В Лондон Паунд перебрался из Венеции, где издал тощую книжку романтических стихов, мало кем замеченную. Ему самому в это время приходилось очень глубоко переделывать себя и свою поэтическую сущность, но его поразительной энергии хватало на всё. Он обожал Йетса, подружился с ним, стал его секретарем и даже взял в жены дочь его бывшей любовницы. Полиглот, увлеченный Китаем и Японией, он читал и писал стихи на всех языках и переводил со всех; правда, в названии своей главной книги он умудрился увековечить грамматическую ошибку, но итальянскую, а не английскую [79]. С Йетсом они увлеченно пытались сделать друг из друга то, чего хотелось каждому, Паунд заинтересовал великого мистика японской драматургией и театром, а тот, в свою очередь, сумел подарить ему очарование трансцендентного. Имажизм переставал увлекать Паунда, он собирался стать вортисистом — это течение требовало более жестокого, почти пластического объективизма, и он выработал его для себя скорее под влиянием друзей-скульпторов, Анри Годье-Бреска и Уиндема Льюиса. Он жадно выискивал все новое во всем, и прежде всего в искусстве, и стал чем-то вроде нервного узла всей тогдашней новой эстетики; Паунд приобретал картины и скульптуры новых художников и напористо уговаривал богатых приятелей делать то же, многие из них беспрекословно учились у него смотреть, читать и думать — или по крайней мере повторять за ним.

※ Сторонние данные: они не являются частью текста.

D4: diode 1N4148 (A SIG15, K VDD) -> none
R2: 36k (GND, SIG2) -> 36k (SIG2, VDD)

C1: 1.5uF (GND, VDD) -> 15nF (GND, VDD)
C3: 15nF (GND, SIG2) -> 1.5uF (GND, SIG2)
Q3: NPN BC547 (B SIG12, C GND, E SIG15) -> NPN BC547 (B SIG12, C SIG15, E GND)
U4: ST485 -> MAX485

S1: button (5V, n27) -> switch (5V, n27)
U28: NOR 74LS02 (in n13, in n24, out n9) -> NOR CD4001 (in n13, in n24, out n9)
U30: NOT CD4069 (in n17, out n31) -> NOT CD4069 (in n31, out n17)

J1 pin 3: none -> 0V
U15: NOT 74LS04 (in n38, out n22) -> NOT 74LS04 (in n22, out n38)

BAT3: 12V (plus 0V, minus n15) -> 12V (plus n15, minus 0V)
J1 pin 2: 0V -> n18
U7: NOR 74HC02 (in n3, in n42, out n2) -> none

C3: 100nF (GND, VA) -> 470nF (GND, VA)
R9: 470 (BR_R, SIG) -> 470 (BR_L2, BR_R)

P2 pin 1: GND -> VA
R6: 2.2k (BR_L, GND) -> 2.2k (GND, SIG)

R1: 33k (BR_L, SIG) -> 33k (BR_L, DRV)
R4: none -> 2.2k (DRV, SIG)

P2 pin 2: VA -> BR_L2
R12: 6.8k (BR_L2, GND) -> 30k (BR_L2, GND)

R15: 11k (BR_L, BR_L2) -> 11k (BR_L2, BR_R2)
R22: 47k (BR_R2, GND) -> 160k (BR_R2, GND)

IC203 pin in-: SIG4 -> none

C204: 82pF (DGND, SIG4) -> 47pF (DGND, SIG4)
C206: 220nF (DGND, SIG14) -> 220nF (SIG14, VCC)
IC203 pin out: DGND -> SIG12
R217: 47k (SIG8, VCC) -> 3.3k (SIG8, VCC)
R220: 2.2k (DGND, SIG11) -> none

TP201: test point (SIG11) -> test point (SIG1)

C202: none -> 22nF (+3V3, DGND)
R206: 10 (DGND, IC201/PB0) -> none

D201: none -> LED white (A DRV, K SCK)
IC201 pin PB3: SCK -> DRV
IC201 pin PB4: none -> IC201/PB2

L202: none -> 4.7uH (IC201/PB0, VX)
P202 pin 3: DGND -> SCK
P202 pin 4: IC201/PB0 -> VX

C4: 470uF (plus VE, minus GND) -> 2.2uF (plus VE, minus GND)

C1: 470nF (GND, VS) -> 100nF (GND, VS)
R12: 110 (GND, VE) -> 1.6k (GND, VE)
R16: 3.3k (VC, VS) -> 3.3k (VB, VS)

В 1913 году он едва ли не первым оценил фермера-неудачника и школьного учителя Роберта Фроста, но в своем реформаторском порыве так насел на него, воспитывая и наставляя, что Фрост в конце концов сбежал из Лондона. Теперь он открыл Джойса и почти тут же отыскал скромного американца, изучавшего философию в Оксфорде, по имени Томас Стернс Элиот. Тихо и неотступно создавал он совершенно необычную поэзию, воистину слово нового века. Знакомство с новыми авторами и беспрерывное чтение преображали и его самого — от старомодного романтизма, подражательного труверства почти ничего не осталось. «Портрет…» явился вовремя: Паунд увидел, как сплетаются воедино самый неумолимый объективизм и самый откровенный лиризм, насколько разным и изощренным может быть сочетание реализма и символизма. Когда в 1920-м он писал свою огромную поэтическую автобиографию «Хью Селвин Моберли», он даже не пытался скрыть стремления быть таким же настойчивым в отступлениях и возвращениях к герою, в пересечении современности и классического наследия. Но его герой — это элиотовский Альфред Дж. Пруфрок, только еще молодой и в общем-то неуязвимый обыватель-мимикридон, а не мучительно обретающий себя юный художник.